• [Trecho do texto]:
━━━━━━

À DW, João Pacheco de Oliveira explica que, durante a ditadura militar (1964–1985), o apagamento histórico de casos de violência contra indígenas, ribeirinhos, além de outros grupos, foi sistemático. A censura à imprensa, à produção cultural e às denúncias internacionais silenciou as violações cometidas na Amazônia.
Os massacres eram classificados como “conflitos fundiários” ou “homicídios isolados”, sem reconhecimento legal como crimes contra a humanidade. “Mesmo com os avanços da Comissão da Verdade, o que se conhece hoje é apenas uma fração do que de fato ocorreu. A ausência de justiça fortalece o esquecimento”, diz o antropólogo.
Com uma voz serena, Mandeí relata à DW a tristeza que é ver o “fim do seu povo”. Mas diz que nem tudo se perdeu – é otimista e afirma que, embora não saiba escrever, tem um sonho: “Quero contar ao mundo a história do meu povo, os jumas. Um dia eu vou fazer isso”.
Massacre do Capacete: genocídio reconhecido
Outro massacre histórico ocorreu em 1988, na comunidade de Capacete, próxima a Benjamin Constant (AM). Cerca de 14 homens armados invadiram uma assembleia pacífica do povo ticuna, que discutia a demarcação de suas terras. O ataque deixou 14 mortos, incluindo cinco crianças, e 23 feridos.

━━━━━━

• [Dados apresentados]:
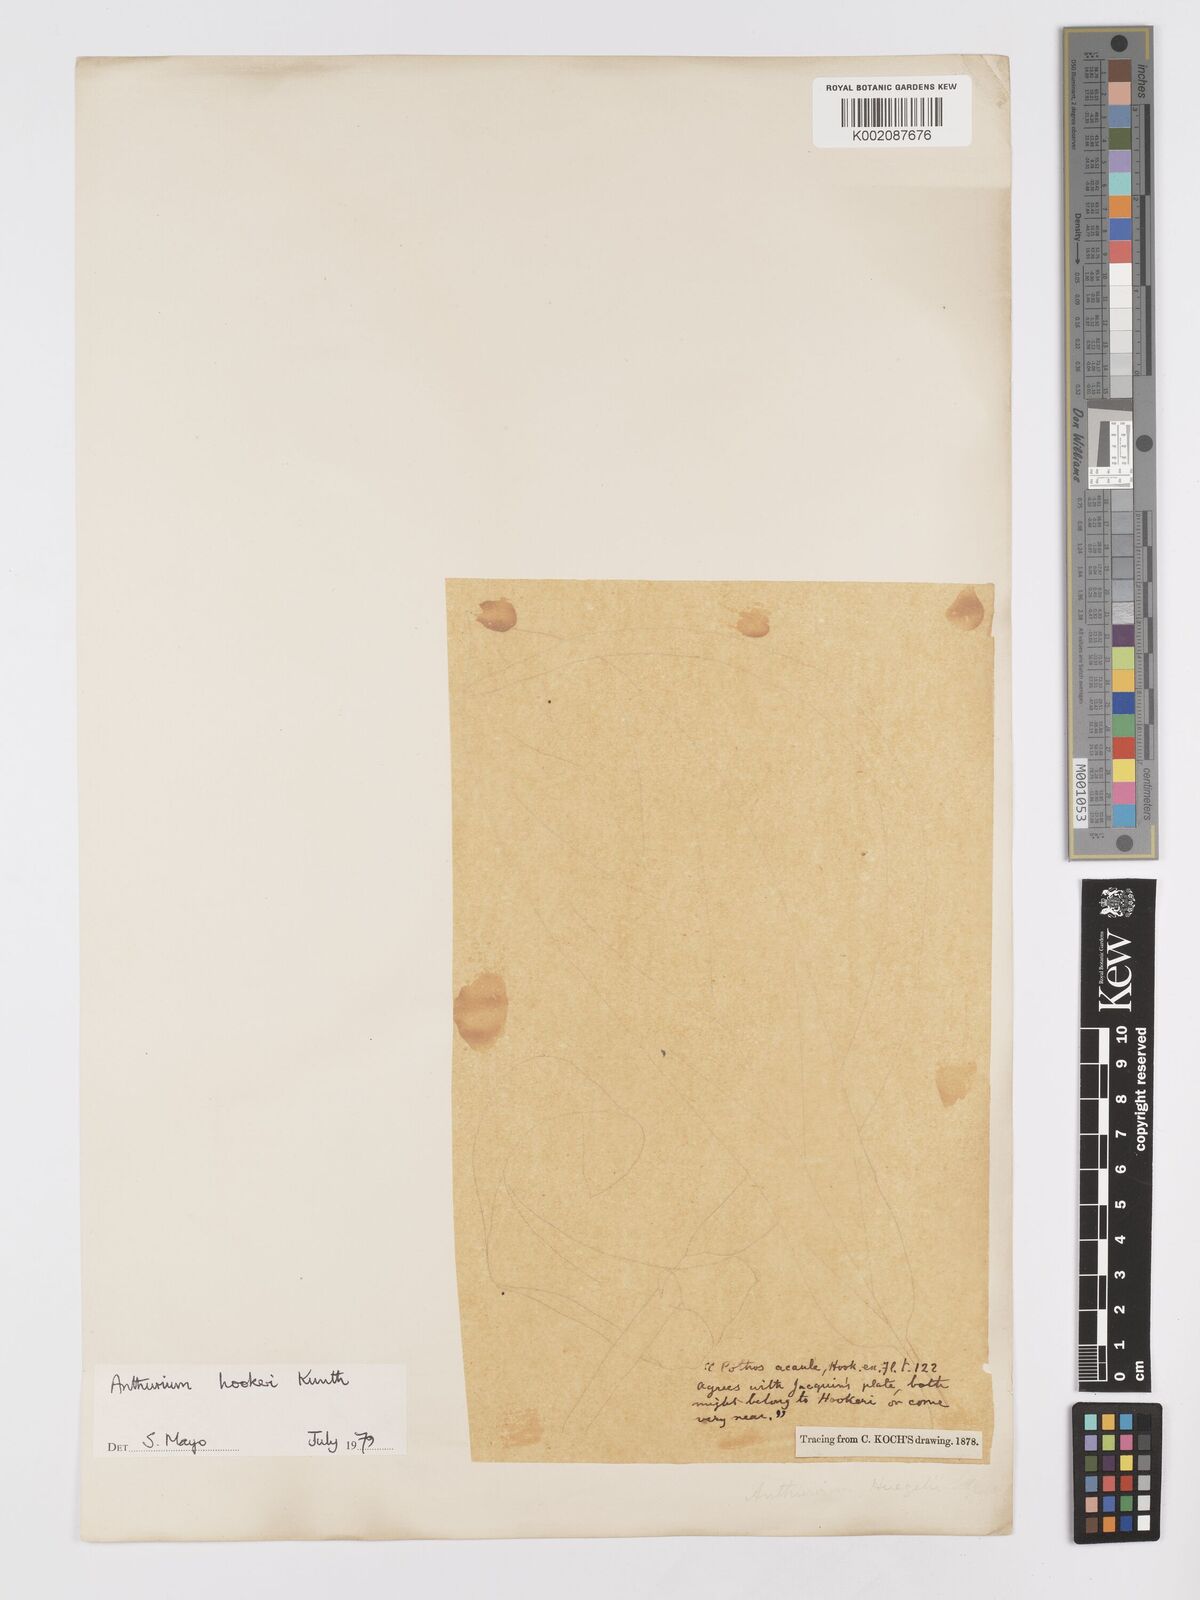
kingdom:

━━━━━━

Transcreva do trecho sobre os massacres de povos indígenas, apresentado acima, tudo o que vai desde "Com uma voz" até "e 23 feridos.".

• [Resolução]:
Com uma voz serena, Mandeí relata à DW a tristeza que é ver o “fim do seu povo”. Mas diz que nem tudo se perdeu – é otimista e afirma que, embora não saiba escrever, tem um sonho: “Quero contar ao mundo a história do meu povo, os jumas. Um dia eu vou fazer isso”.
Massacre do Capacete: genocídio reconhecido
Outro massacre histórico ocorreu em 1988, na comunidade de Capacete, próxima a Benjamin Constant (AM). Cerca de 14 homens armados invadiram uma assembleia pacífica do povo ticuna, que discutia a demarcação de suas terras. O ataque deixou 14 mortos, incluindo cinco crianças, e 23 feridos.